Si tanta imprecisión, no fuera suficiente, se agrega un componente que flexibiliza aún más las posibilidades de acción del Poder Ejecutivo. Luego de fijar que en 2023 y 2024 se daría un correctivo por la diferencia entre la inflación proyectada y la efectiva se crea una instancia de posibles modificaciones de las pautas salariales a partir de un conjunto de variables asociadas. En diputados se eliminó “las necesidades de la población más vulnerable”, lo cual no mejora la situación. se mantuvieron las otras cinco variables, dejando un enorme marco de discrecionalidad para la definición del correctivo.
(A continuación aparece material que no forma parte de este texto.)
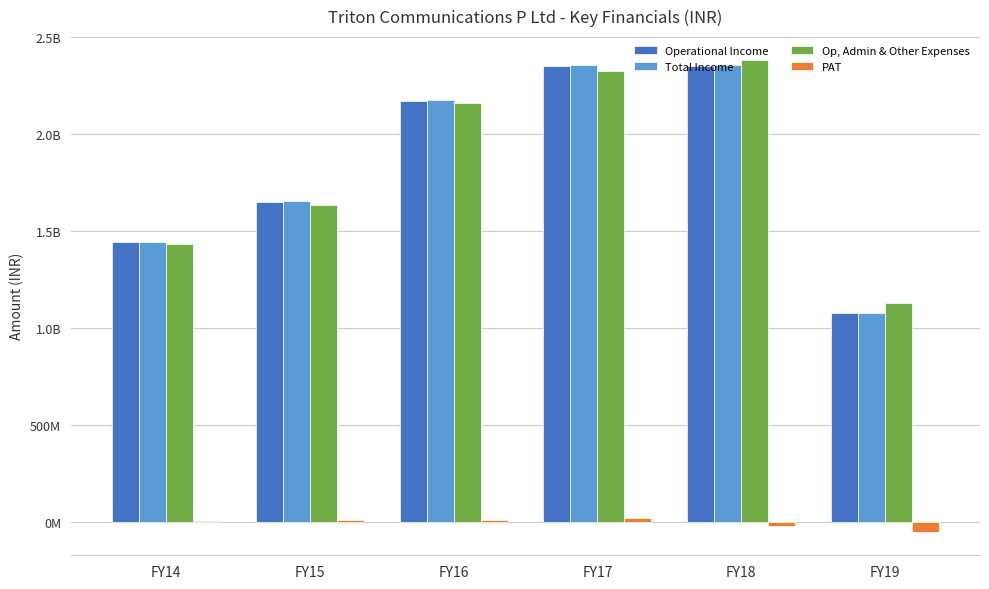

Are the bars horizontal?

No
“En cada aumento salarial, el Poder Ejecutivo ponderará en forma conjunta e integral:

– la inflación proyectada en el Presupuesto Nacional,

– los ajustes salariales otorgados,

– la evolución del Índice de Precios al Consumo,

– el resultado financiero del sector público

– las disponibilidades del Tesoro Nacional.

Quedaran, además, condicionados los ajustes salariales anuales, en un sistema de premios y castigos, porque el Poder Ejecutivo queda “facultado en su caso, para aplicar criterios diferenciales en la adecuación salarial”, dependiendo del “grado de avance en la implementación de las reestructuras organizativas y racionalización de políticas remuneratorias”.

Y seguramente, por aquello de que más vale que sobre y no que falte, si el resultado financiero del sector público previsto en la exposición de motivos del Presupuesto ‪2020-2024‬ no se cumpliera el Poder Ejecutivo convocará al Consejo Superior de Negociación Colectiva y queda facultado para tomar las medidas de ajuste correspondientes.

En conclusión, entendemos que este artículo es absolutamente inconveniente para los trabajadores públicos, en tanto, abre enormes espacios de discrecionalidad al Poder Ejecutivo en la definición de las políticas de actualización salarial y los tomara como variable de ajuste de las cuentas públicas. Por lo cual reclamamos que se fijen las actualizaciones y el mantenimiento del salario real en función de la evolución del Índice de Precios al Consumo, tomando enero de 2020 como valor del salario real que debe ser recuperado en el período y que esto no dependa de otras variables ajenas al poder adquisitivo de los trabajadores, menos aún, de la evolución de los resultados financieros del sector público que tiene como objetivo el Gobierno. ¡Los trabajadores del Estado no deben ser la variable de ajuste de las cuentas públicas!